En guise de conclusion. Ce « coup de projecteur sur les ténèbres environnantes et sur les attitudes à avoir vis-à-vis du progrès » était nécessaire, il est globalement réussi. Quant au fond, comme déjà signalé, le propos aurait encore gagné à voir développées davantage les préconisations de l’auteur en matière de stratégies de recherche, d’innovation et de développement industriel.

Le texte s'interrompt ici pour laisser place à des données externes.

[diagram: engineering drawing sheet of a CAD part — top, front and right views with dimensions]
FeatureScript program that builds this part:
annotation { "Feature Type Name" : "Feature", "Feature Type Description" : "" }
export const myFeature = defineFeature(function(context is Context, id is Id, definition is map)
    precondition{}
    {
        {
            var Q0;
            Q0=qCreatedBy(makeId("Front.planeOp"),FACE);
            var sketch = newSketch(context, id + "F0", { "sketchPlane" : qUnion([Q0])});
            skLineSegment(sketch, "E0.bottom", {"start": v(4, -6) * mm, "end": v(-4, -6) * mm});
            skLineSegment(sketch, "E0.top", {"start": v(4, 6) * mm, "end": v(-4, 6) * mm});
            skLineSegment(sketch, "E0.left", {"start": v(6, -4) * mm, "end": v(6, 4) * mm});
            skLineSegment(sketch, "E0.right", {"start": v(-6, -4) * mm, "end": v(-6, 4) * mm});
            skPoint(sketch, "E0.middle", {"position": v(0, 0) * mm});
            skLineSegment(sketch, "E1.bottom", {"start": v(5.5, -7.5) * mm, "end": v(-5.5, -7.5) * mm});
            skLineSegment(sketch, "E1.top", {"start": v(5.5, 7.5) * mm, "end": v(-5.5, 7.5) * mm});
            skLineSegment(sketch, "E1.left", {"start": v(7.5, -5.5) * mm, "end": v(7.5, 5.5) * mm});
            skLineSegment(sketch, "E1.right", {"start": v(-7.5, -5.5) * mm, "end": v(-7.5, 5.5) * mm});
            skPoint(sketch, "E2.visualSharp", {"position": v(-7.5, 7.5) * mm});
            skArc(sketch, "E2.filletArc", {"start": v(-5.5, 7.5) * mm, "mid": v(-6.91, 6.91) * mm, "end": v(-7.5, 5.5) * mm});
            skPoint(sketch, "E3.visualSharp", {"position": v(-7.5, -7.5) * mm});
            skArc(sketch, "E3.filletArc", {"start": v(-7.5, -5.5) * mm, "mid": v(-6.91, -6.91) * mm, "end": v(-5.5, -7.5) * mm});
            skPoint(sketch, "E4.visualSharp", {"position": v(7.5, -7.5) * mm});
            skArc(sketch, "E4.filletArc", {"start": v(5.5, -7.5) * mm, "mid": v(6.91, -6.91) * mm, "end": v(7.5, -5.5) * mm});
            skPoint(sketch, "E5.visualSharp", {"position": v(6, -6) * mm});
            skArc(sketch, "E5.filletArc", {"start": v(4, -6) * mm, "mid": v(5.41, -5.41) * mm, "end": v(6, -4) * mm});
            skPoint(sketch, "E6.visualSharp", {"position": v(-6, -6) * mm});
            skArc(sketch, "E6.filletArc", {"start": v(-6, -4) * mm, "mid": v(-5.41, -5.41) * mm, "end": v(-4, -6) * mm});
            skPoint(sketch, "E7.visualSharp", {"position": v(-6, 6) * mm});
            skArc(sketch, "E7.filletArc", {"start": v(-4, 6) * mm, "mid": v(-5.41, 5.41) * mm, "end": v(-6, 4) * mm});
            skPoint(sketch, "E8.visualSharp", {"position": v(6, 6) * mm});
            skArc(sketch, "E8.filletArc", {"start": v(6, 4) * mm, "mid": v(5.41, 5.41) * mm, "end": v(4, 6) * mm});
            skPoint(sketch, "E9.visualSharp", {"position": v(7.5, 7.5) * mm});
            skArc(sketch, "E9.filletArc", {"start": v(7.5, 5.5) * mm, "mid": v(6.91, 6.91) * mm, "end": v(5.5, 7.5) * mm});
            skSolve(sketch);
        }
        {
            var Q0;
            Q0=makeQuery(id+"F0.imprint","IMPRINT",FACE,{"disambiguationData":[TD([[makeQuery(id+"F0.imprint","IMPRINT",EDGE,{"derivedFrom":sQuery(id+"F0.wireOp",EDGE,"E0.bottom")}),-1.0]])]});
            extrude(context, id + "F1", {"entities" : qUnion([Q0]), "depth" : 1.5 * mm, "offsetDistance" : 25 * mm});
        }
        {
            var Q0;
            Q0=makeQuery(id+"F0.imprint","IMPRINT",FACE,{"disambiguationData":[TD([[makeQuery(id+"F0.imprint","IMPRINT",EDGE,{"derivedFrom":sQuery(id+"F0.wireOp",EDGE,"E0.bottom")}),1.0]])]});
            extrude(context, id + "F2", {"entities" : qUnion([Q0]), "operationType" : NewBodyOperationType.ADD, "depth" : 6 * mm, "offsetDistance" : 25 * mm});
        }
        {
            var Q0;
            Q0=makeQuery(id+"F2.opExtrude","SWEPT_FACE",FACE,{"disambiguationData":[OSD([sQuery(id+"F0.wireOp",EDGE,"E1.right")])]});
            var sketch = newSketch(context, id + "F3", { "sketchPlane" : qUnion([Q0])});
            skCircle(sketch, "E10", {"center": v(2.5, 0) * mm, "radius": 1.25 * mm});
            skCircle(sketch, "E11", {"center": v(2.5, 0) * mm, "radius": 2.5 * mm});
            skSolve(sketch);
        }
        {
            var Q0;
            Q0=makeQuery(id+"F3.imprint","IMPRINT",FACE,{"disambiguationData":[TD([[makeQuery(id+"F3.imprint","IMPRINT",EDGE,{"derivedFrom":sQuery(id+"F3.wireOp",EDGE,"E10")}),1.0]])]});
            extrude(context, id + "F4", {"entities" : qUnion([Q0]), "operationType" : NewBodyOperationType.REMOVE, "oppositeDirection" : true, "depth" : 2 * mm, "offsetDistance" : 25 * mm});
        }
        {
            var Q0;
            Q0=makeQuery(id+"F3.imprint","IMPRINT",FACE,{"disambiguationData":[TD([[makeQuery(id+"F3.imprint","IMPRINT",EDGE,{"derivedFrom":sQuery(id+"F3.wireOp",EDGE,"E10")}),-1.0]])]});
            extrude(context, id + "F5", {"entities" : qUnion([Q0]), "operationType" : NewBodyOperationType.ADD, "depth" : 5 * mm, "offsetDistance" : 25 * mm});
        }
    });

Quant à la forme, nous nous permettrons de nous interroger sur l’efficacité d’un propos quelquefois agressif, dès qu’il s’agit d’aborder l’actualité ; certes, cette expression garantit une médiatisation avide des bons mots et fait – il faut le reconnaître – quelquefois plaisir à peu de frais, mais… elle contribue aussi à entretenir la radicalité du débat public. La méthode, c’est déjà le fond, dit-on souvent : sans faire pour autant des concessions au climat anxiogène entretenu par les écologistes et les technophobes, nous inclinons pour notre part à penser qu’un des objectifs à poursuivre de façon résolue devrait être de dépassionner le débat.